Oui. La maison, connue sous le nom de Rufford Abbey, est actuellement vacante. Un homme sans-abri a installé un abri de fortune sur le porche car il offre une certaine protection contre les éléments.



2 Pourquoi le propriétaire ne le chasse-t-il pas simplement de la propriété ?
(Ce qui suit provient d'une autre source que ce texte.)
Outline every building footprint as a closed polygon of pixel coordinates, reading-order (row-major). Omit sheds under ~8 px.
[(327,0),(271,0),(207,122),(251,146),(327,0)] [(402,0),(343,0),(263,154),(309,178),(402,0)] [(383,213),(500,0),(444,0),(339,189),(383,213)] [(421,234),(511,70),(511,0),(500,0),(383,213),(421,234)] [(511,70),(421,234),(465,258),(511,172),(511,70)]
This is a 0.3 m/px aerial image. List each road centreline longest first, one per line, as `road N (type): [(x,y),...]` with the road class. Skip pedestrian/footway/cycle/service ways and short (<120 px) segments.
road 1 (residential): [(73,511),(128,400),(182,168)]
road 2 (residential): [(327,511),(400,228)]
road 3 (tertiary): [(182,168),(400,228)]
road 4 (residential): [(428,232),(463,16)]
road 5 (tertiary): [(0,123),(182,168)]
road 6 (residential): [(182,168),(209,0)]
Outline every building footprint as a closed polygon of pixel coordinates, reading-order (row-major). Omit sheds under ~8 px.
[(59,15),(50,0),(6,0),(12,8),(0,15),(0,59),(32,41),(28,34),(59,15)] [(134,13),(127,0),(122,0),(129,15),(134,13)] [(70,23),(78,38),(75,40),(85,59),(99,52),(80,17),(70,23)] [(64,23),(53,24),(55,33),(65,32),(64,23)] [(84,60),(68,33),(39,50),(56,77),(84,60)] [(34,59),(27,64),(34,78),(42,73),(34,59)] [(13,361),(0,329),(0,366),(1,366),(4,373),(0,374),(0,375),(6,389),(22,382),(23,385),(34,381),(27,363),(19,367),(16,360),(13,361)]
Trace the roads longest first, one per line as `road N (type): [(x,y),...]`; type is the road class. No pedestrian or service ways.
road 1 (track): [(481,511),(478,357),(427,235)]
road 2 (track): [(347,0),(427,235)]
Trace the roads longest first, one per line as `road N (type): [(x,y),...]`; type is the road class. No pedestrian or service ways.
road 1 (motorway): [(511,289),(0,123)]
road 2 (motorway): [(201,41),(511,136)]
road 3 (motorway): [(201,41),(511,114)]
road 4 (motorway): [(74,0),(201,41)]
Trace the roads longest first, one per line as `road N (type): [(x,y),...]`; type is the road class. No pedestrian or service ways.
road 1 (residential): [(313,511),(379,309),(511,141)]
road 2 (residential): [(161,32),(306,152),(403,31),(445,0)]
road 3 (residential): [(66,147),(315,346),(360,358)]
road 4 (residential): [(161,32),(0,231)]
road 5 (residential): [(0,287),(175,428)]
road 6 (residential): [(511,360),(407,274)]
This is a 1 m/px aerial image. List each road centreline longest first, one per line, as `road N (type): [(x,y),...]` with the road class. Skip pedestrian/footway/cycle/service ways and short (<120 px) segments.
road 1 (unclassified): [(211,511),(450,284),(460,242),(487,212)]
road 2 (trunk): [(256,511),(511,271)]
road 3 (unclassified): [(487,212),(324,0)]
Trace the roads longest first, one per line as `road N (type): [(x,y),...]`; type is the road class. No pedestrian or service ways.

Le propriétaire est un investisseur étranger qui visite rarement les lieux. Expulser quelqu'un nécessite un processus juridique, et le propriétaire ne veut probablement pas les tracas ou la mauvaise publicité. Dans certains cas, l'homme est là depuis si longtemps qu'il pourrait avoir acquis des droits d'occupation adverse.



3 Pourquoi la maison est-elle vide en premier lieu ?

C'est un actif trophée. Le propriétaire l'a achetée comme investissement ou symbole de statut, pas pour y vivre. Il attend peut-être que la valeur de la propriété augmente ou il a simplement d'autres maisons. Entretenir un immense manoir est aussi incroyablement coûteux, donc ils le laissent vide pour éviter les coûts.



4 L'homme sans-abri est-il un squatteur ?

Techniquement, oui. Il vit dans une propriété qui ne lui appartient pas. Cependant, comme la maison est vide et que le propriétaire est absent, il est essentiellement devenu le résident de fait.



Questions de niveau avancé



5 Qu'est-ce que l'occupation adverse et pourrait-il légalement prendre la maison ?

L'occupation adverse permet à quelqu'un qui occupe un terrain sans permission pendant un certain nombre d'années de potentiellement revendiquer la propriété légale. Si l'homme sans-abri peut prouver qu'il y a vécu de manière continue, ouverte et sans la permission du propriétaire pendant toute cette période, il pourrait déposer une réclamation. C'est extrêmement rare et difficile, mais c'est une possibilité juridique réelle.



6 Quels sont les problèmes pratiques pour le conseil local et la police ?

Le conseil ne peut pas forcer le propriétaire à sécuriser la propriété à moins que ce ne soit un danger pour la santé. La police ne peut pas retirer l'homme pour intrusion. Ils sont donc coincés dans une zone grise juridique. Le principal problème est que la maison est une cible pour les vandales et que la situation du porche attire une attention médiatique négative.